I've sworn for the longest time that I would never shoot a wedding ... having been a part of wedding parties, I think a wedding photographer has to be some kind of genius-saint. Well, be careful what you promise you will never do. I took a step close to the precipice this past weekend and shot a wedding reception. It was a good experience and I learned a few things.
A bit of background and some reasons why I moved that much closer to the edge ...
First off, the people who were involved are just all-around good people. I know them (the bride more than the groom) as well as the bride's parents. Second, it was a latino event and the sense of timeliness and schedule are vastly different than the North American weddings I have been a part of, where everything is timed down to a five-minute schedule. For this event, it was scheduled to start at 7pm. When I asked the bride's dad about the "real" starting time, he said, "Well, maybe you should be there around 7:30." I knew I wasn't going to have a bride's mother beating me over the head with a checklist and a stopwatch.
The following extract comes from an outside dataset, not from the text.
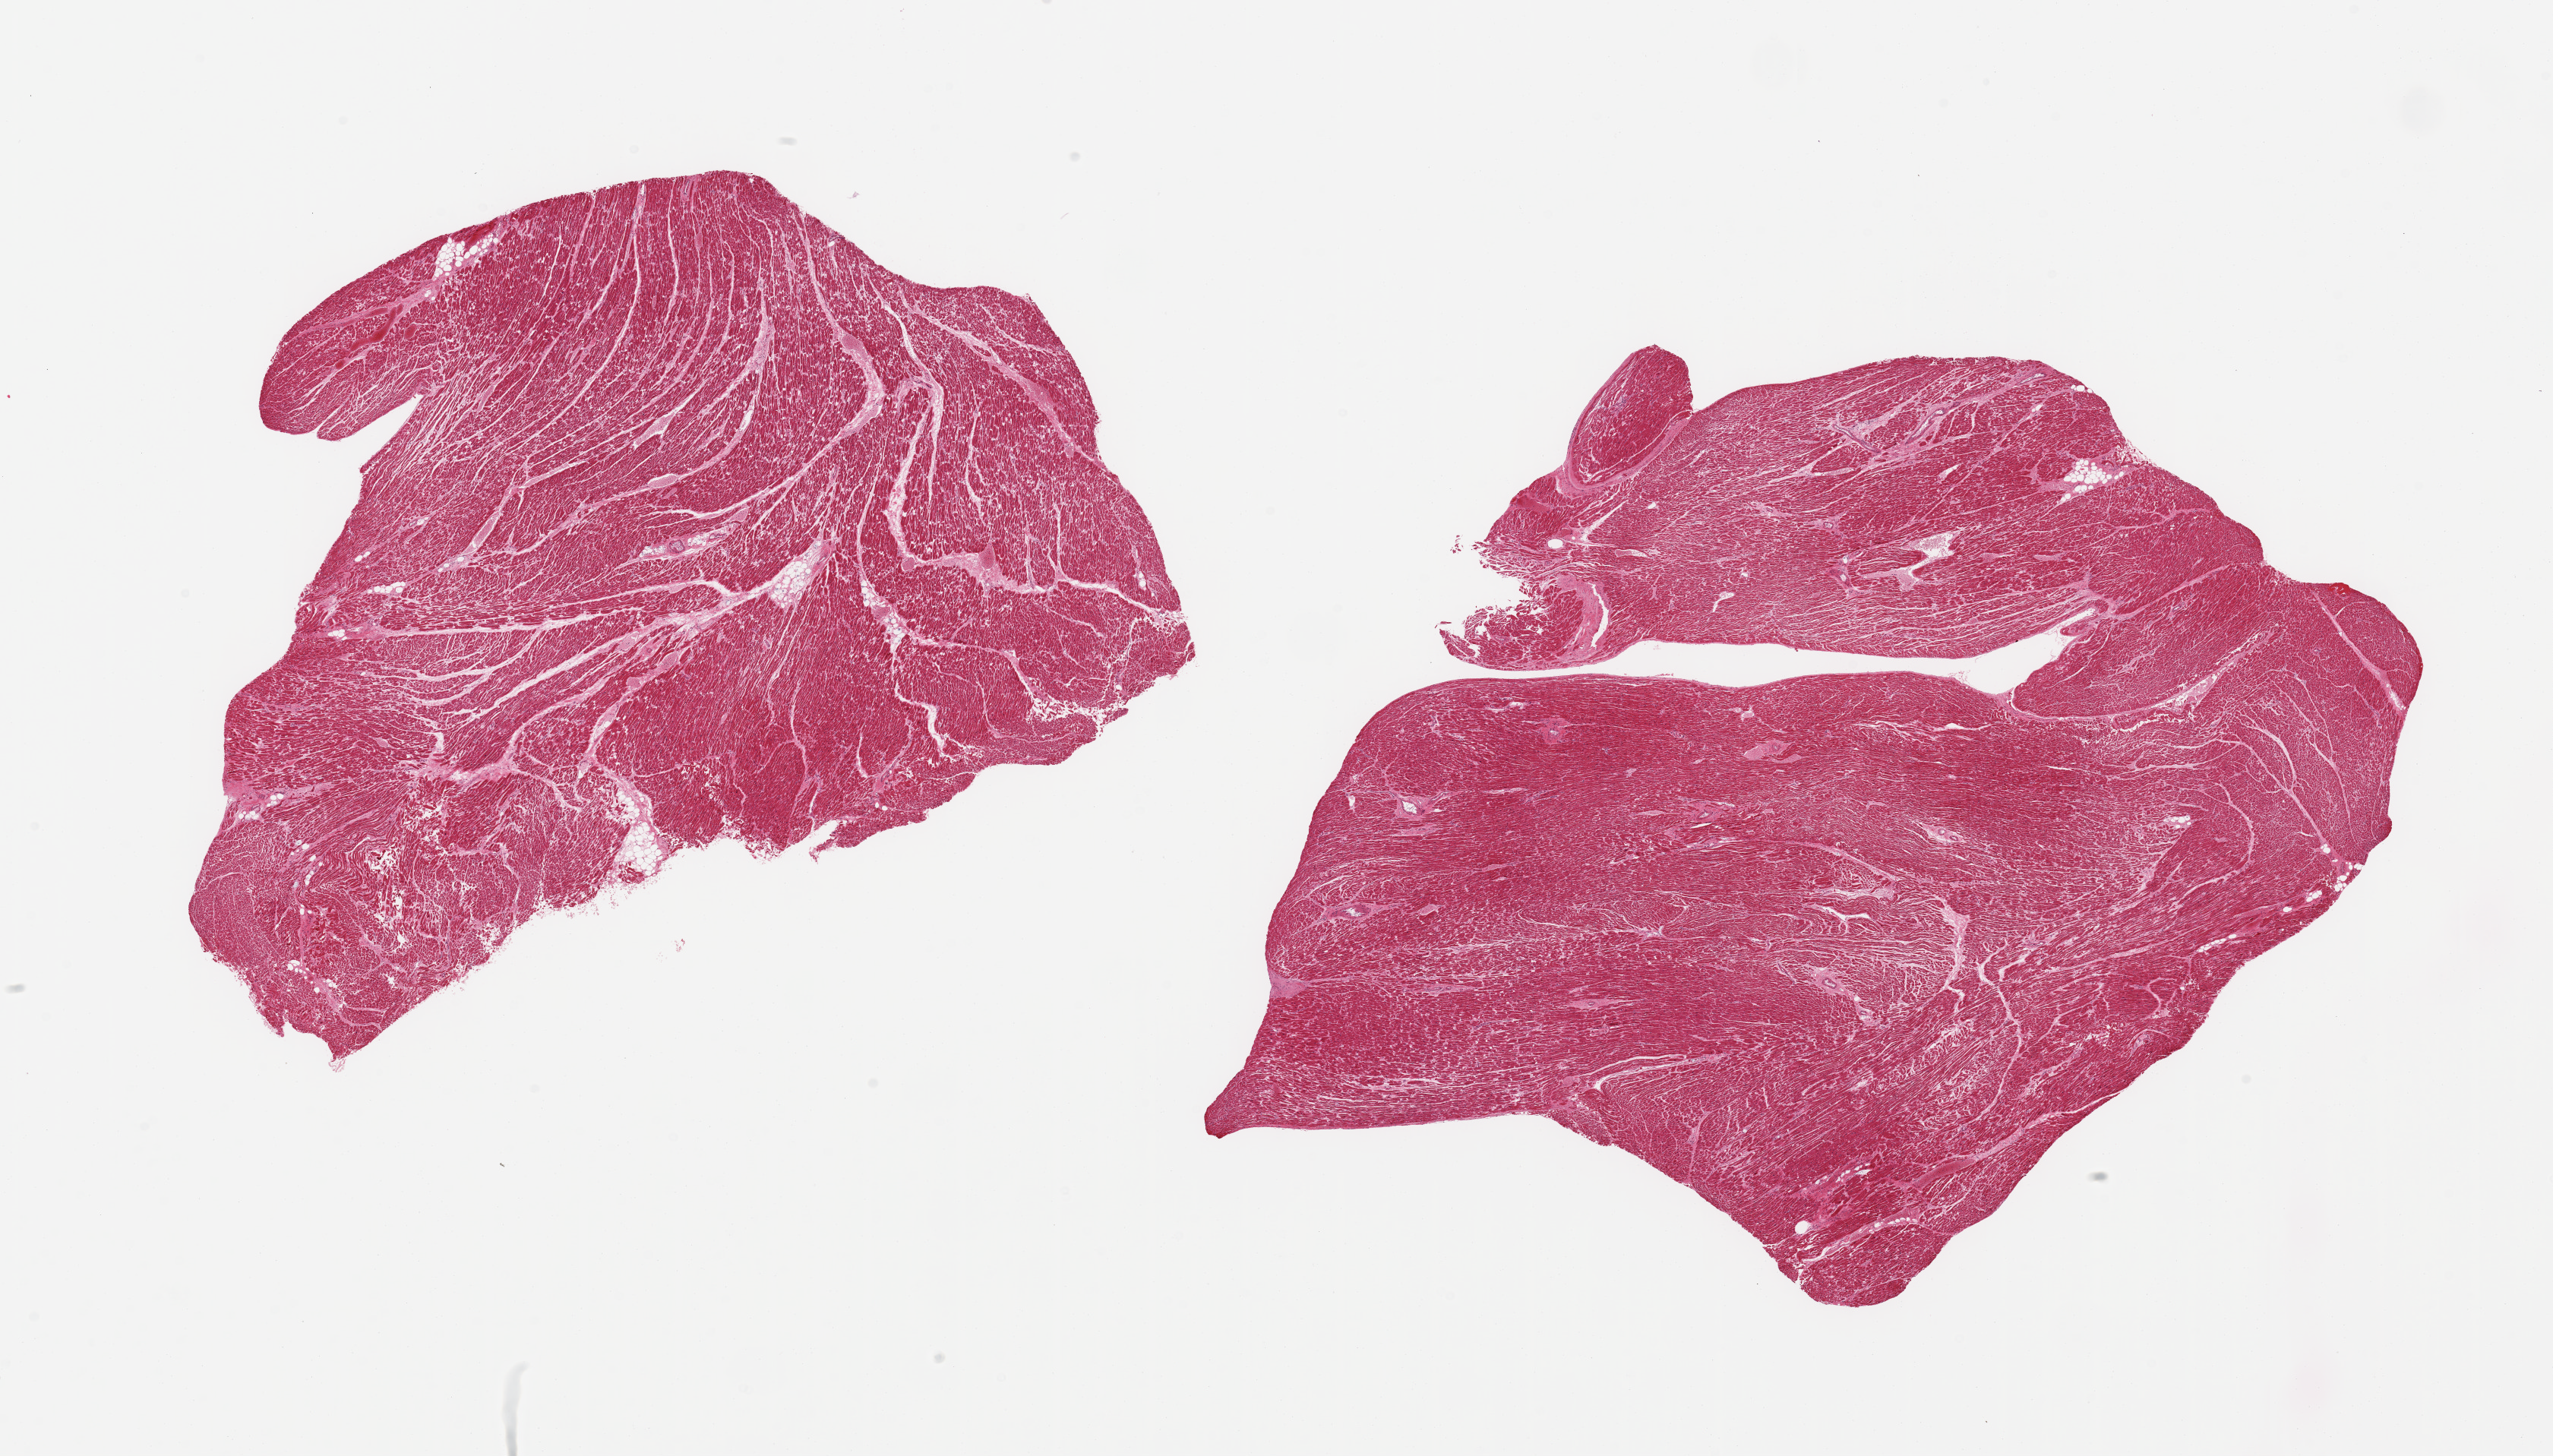
Digitized haematoxylin and eosin-stained section, a low-resolution overview of the entire scanned area, about 26.6 x 15.2 mm (from a 20x scan); PAXgene-fixed, paraffin-embedded tissue; target tissue: heart; tissue donor sample. Donor sex: male.
- pathologist's review note for this sample: 2 pieces; numerous artefactual 'cracked' myofibers; no active or chronic lesions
Lastly, I knew that I would have the freedom to do what I wanted to, when I wanted to.
With the above in mind, I had a great time doing the photos. I did get a little flustered when the bride finally showed up (an hour and a half late) and I had to scramble to get out and get some photos of her and the groom coming into the reception hall. But I had set up a small studio area - I wanted control, control, control over as much as possible, lighting, flow of people, etc. - and that worked out well.
I ended up shooting the bride and groom, bridal shots, family shots, plus shots of EVERYONE in attendance in the studio with the bride and groom. The studio was a small area, which helped the bride and groom from getting bombarded by dozens of people at once, and also provided an intimate area where people (in small groups) could chat with them for a moment and get a picture with them. We could control the flow of people so the bride could sit and rest when needed (my feet were sore and I was wearing comfortable shoes - can't imagine what she felt like!).
All of this helped the bride and groom relax. When they first got there I was afraid the bride was going to hyperventilate, but she quickly got calmed down and really seemed to enjoy the photos once we got going. In between family and friend photos, we would occasionally get some more of the bride and groom in a more relaxed atmosphere:
I'll try to write some more on how I set things up, but that will be for a later post.